*** PROVIDED DATA ***
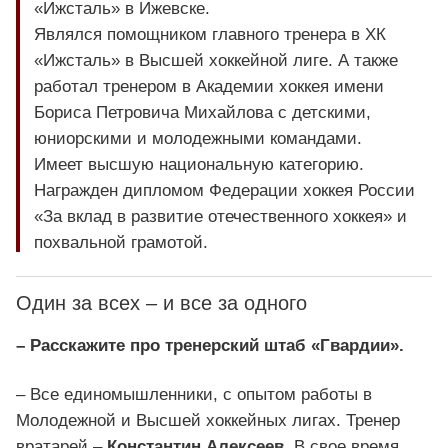
«Ижсталь» в Ижевске.
Являлся помощником главного тренера в ХК
«Ижсталь» в Высшей хоккейной лиге. А также
работал тренером в Академии хоккея имени
Бориса Петровича Михайлова с детскими,
юниорскими и молодежными командами.
Имеет высшую национальную категорию.
Награжден дипломом Федерации хоккея России
«За вклад в развитие отечественного хоккея» и
похвальной грамотой.
Один за всех – и все за одного
– Расскажите про тренерский штаб «Гвардии».
– Все единомышленники, с опытом работы в
Молодежной и Высшей хоккейных лигах. Тренер
вратарей –
Константин Алексеев
. В свое время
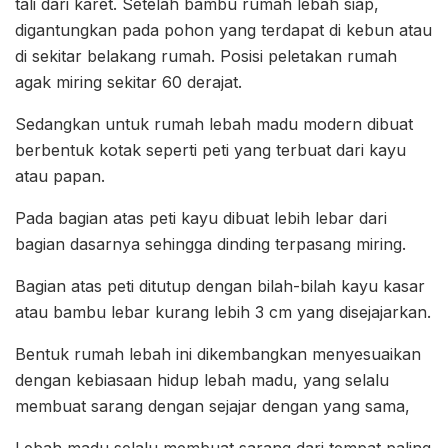
tali dari karet. Setelah bambu rumah lebah siap,
digantungkan pada pohon yang terdapat di kebun atau
di sekitar belakang rumah. Posisi peletakan rumah
agak miring sekitar 60 derajat.
Sedangkan untuk rumah lebah madu modern dibuat
berbentuk kotak seperti peti yang terbuat dari kayu
atau papan.
Pada bagian atas peti kayu dibuat lebih lebar dari
bagian dasarnya sehingga dinding terpasang miring.
Bagian atas peti ditutup dengan bilah-bilah kayu kasar
atau bambu lebar kurang lebih 3 cm yang disejajarkan.
Bentuk rumah lebah ini dikembangkan menyesuaikan
dengan kebiasaan hidup lebah madu, yang selalu
membuat sarang dengan sejajar dengan yang sama,
Lebah madu selalu membuat sarang dari tempat paling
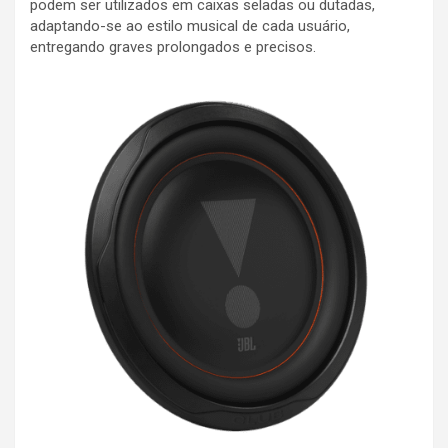
podem ser utilizados em caixas seladas ou dutadas,
adaptando-se ao estilo musical de cada usuário,
entregando graves prolongados e precisos.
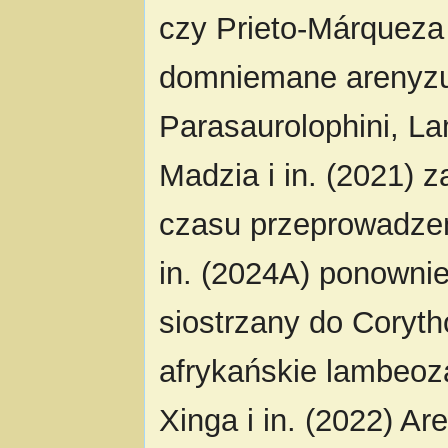
czy Prieto-Márqueza
domniemane arenyzur
Parasaurolophini, La
Madzia i in. (2021) 
czasu przeprowadzeni
in. (2024A) ponownie
siostrzany do Corytho
afrykańskie lambeoz
Xinga i in. (2022) A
*** End of PROVIDED DATA ***
Rewrite the lines from the one containing "tali dari karet." through the end of the items, replacing "bambu" with "rotan" and keeping everything else unchanged. Leave the pictures out of your answer.

tali dari karet. Setelah rotan rumah lebah siap,
digantungkan pada pohon yang terdapat di kebun atau
di sekitar belakang rumah. Posisi peletakan rumah
agak miring sekitar 60 derajat.
Sedangkan untuk rumah lebah madu modern dibuat
berbentuk kotak seperti peti yang terbuat dari kayu
atau papan.
Pada bagian atas peti kayu dibuat lebih lebar dari
bagian dasarnya sehingga dinding terpasang miring.
Bagian atas peti ditutup dengan bilah-bilah kayu kasar
atau rotan lebar kurang lebih 3 cm yang disejajarkan.
Bentuk rumah lebah ini dikembangkan menyesuaikan
dengan kebiasaan hidup lebah madu, yang selalu
membuat sarang dengan sejajar dengan yang sama,
Lebah madu selalu membuat sarang dari tempat paling
podem ser utilizados em caixas seladas ou dutadas,
adaptando-se ao estilo musical de cada usuário,
entregando graves prolongados e precisos.
czy Prieto-Márqueza
domniemane arenyzur
Parasaurolophini, La
Madzia i in. (2021) 
czasu przeprowadzeni
in. (2024A) ponownie
siostrzany do Corytho
afrykańskie lambeoz
Xinga i in. (2022) A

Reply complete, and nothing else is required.